Alabali-Radovan kritisiert Abschiebedebatten: "Syrer engagieren sich längst"
Paul SimonAlabali-Radovan kritisiert Abschiebedebatten: "Syrer engagieren sich längst"
Entwicklungsministerin Reem Alabali-Radovan kritisiert Debatten über Abschiebungen von Syrern
Bundesentwicklungsministerin Reem Alabali-Radovan hat die anhaltenden Diskussionen über die Abschiebung von Syriengeflohenen scharf kritisiert. Bei der Veranstaltung „Neuer Anfang für Syrien“ betonte sie, wie Teilnehmer seit Jahren im Wiederaufbau und in der Integration arbeiten. Die Ministerin zeigte sich verärgert über Vorwürfe, Syrier hätten bisher zu wenig zum Wiederaufbau ihres Heimatlandes beigetragen.
Auf der Veranstaltung hoben die Anwesenden ihre langjährigen Bemühungen in den Bereichen Integration in Deutschland und Wiederaufbau in Syrien hervor. Viele engagieren sich seit Jahren in beiden Bereichen – und stoßen dennoch auf Skepsis.

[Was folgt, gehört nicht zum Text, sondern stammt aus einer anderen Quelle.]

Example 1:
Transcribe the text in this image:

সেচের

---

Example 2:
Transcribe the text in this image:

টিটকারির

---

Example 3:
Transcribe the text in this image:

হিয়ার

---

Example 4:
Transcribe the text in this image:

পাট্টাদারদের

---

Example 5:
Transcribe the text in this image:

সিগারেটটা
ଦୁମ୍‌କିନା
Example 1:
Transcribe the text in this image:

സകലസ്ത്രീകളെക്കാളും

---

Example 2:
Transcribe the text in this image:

Alabali-Radovan machte deutlich, wie sehr sie die Forderung stört, Syrier müssten „endlich“ beginnen, ihr Land zu unterstützen. Tatsächlich seien sie bereits seit Langem aktiv, so die Ministerin. Gleichzeitig warnte sie, dass Debatten über Zwangsrückführungen unnötige Ängste bei in Deutschland lebenden Syrern schüren.
Um die Zusammenarbeit zu stärken, kündigte sie an, das Know-how der syrischen Diaspora in Deutschland künftig stärker in offizielle Entwicklungsprojekte für Syrien einzubinden. Ihre Fähigkeiten und Erfahrungen sollen gezielt für den Wiederaufbau genutzt werden.

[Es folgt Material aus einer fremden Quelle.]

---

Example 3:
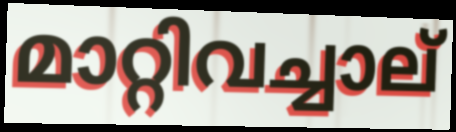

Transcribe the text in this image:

മാറ്റിവച്ചാല്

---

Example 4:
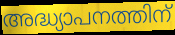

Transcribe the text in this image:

അദ്ധ്യാപനത്തിന്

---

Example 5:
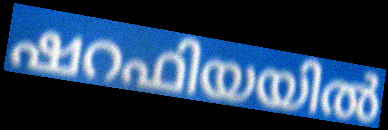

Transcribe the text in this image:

ഷറഫിയയിൽ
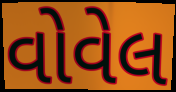
વોવેલ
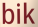
bik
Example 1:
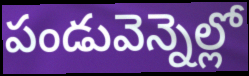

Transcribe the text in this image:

పండువెన్నెల్లో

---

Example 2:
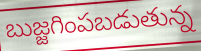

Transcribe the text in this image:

బుజ్జగింపబడుతున్న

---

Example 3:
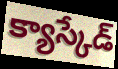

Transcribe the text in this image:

క్యాస్కేడ్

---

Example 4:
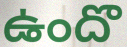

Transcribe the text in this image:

ఉందొ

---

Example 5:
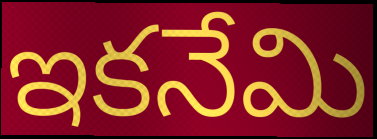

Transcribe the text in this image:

ఇకనేమి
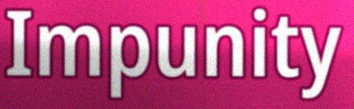
Impunity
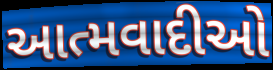
આત્મવાદીઓ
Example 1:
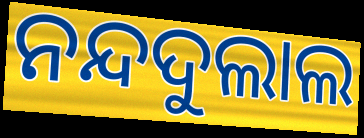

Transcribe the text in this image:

ନନ୍ଦଦୁଲାଲ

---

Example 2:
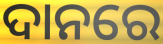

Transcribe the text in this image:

ଦାନରେ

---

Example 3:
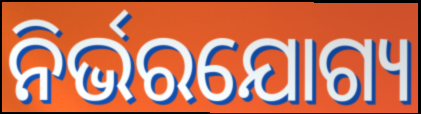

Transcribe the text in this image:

ନିର୍ଭରଯୋଗ୍ୟ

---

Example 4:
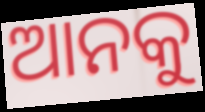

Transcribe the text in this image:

ଆନକୁ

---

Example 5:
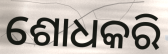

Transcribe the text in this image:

ଶୋଧକରି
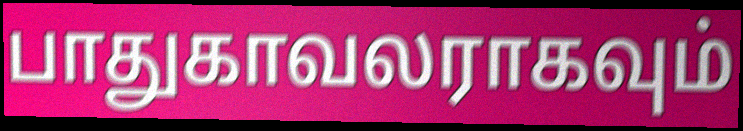
பாதுகாவலராகவும்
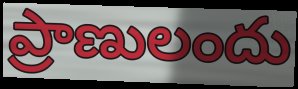
ప్రాణులందు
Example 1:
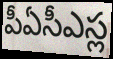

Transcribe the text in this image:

పీఏసీఎస్ల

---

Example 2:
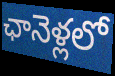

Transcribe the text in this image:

ఛానెళ్లలో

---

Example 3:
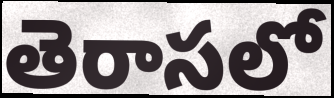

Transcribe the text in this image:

తెరాసలో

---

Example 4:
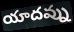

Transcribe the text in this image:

Die Äußerungen der Ministerin fallen in eine Phase, in der die Abschiebedebatten weitergehen. Ihre Vorschläge zielen darauf ab, das Wissen der Syrier in Deutschland für den Wiederaufbau zu nutzen. Gleichzeitig bleibt für viele Syrier die Zukunft in Deutschland ungewiss.